Staaten reagierten unterschiedlich: Australien empfahl Frauen mit
Billig-Brustimplantaten, sich bei einer Hotline zu informieren.
Gesundheitsministerin Nicola Roxon betonte am Samstag aber, dass es
kein deutlich erhöhtes Risiko durch die Silikonkissen gebe. Sie
wiesen nicht häufiger Risse auf als andere Implantate. Ähnlich hatte
sich zuvor Großbritannien geäußert.
Deutschland hatte bereits am Freitag Frauen aufgrund neuer
Meldungen von Ärzten zu einer Entfernung der minderwertigen
Silikonkissen geraten. «Das Silikon tritt aus, obwohl die Hülle
intakt ist», erläuterte BfArM-Sprecher Maik Pommer am Samstag der
dpa. Experten sprechen bei diesem Phänomen von «Ausschwitzen». «Wir
wissen jetzt, dass das Ausmaß des Ausschwitzens größer ist als bei
anderen Implantaten.» Bei den Produkten aus Frankreich nehme das
Problem mit dem Alter der Implantate zu.
Wie viele Frauen in Deutschland die Empfehlung betrifft, ist laut
BfArM (Bonn) noch unklar. Bundesweit wurden bislang 19 Fälle von
gerissenen Implantaten bekannt, aber im Gegensatz zu Frankreich keine
Krebserkrankungen. «Wie dringend eine Entnahme im Einzelfall ist,
hängt wesentlich davon ab, wie lange die Patientin das Implantat
bereits trägt», sagte der Präsident des BfArM, Walter Schwerdtfeger.

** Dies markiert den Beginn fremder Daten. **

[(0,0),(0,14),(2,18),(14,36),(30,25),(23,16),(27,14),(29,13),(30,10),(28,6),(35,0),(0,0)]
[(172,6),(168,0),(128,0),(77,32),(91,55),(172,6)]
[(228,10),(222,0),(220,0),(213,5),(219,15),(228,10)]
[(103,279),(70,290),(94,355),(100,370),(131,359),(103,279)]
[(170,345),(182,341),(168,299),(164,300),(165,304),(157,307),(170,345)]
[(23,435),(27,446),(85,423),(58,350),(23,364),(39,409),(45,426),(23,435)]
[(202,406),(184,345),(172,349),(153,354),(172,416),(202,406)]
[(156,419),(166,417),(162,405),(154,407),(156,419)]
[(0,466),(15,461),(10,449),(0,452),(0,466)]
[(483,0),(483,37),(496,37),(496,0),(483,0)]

Dies sollte vor jeder Operation mit dem Arzt besprochen werden.
Auch Frankreich und Tschechien hatten Frauen dazu aufgerufen, die
Implantate entfernen zu lassen. In Belgien gaben etwa 100 Frauen an,
dass ihnen solche Silikonkissen eingepflanzt worden waren. In vier
Fällen traten nach Angaben der Nachrichtenagentur Belga Risse auf.

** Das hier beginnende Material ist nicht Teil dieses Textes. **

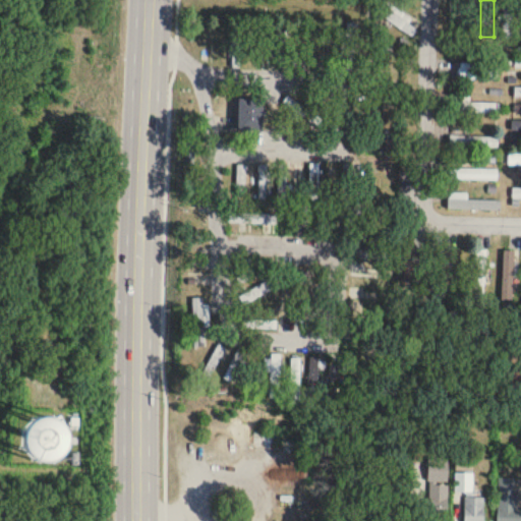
[(504,0),(505,38),(513,38),(513,0),(504,0)]
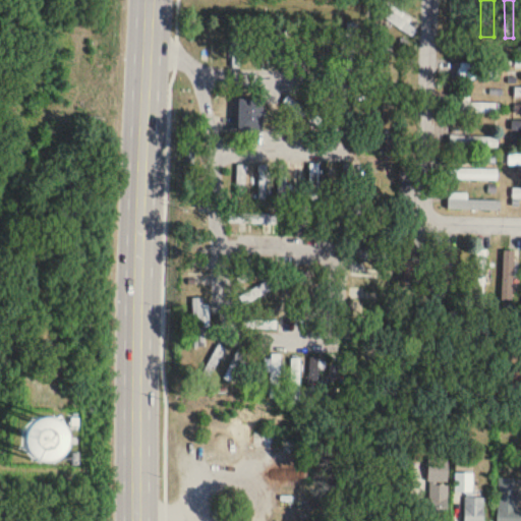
[(498,68),(457,68),(457,78),(498,78),(498,68)]
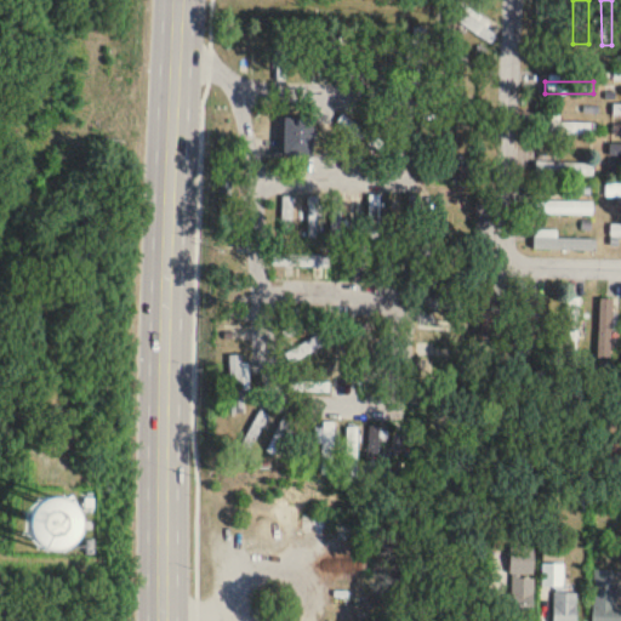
[(339,123),(377,149),(382,142),(343,115),(339,123)]
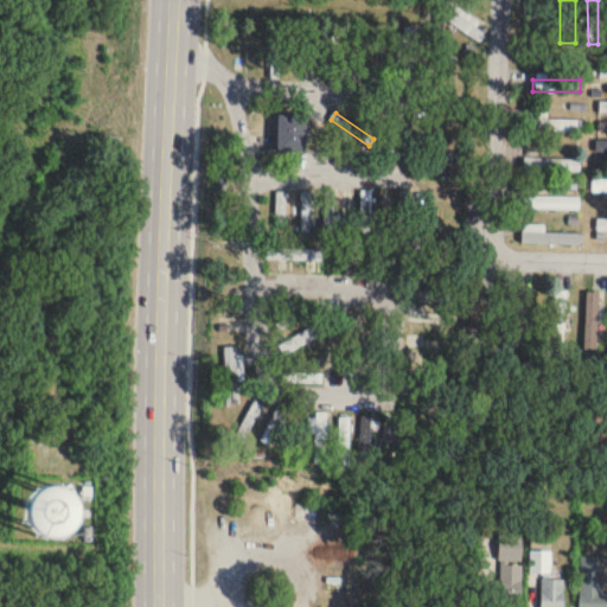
[(306,114),(276,114),(276,152),(306,152),(306,114)]
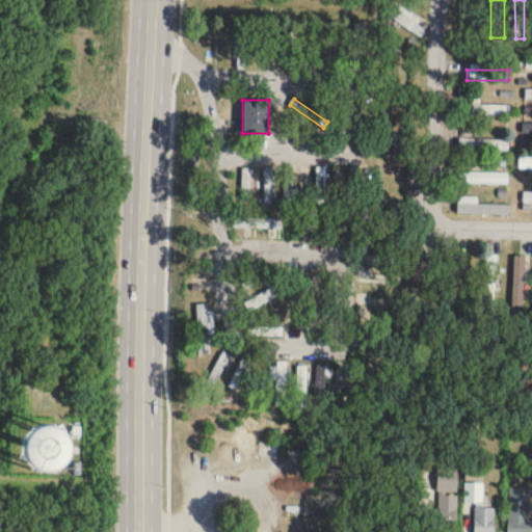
[(471,114),(506,114),(506,104),(471,104),(471,114)]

Das Bundesgesundheitsministerium hält die europäischen
Vorschriften, die den Marktzugang für Medizinprodukte wie
Brustimplantate regeln, nach einem Bericht der «taz» (Montag) für
ausreichend. Es handele sich nicht um ein Problem der Zulassung,
sondern um ein Problem der Überwachung, hieß es aus dem Ministerium.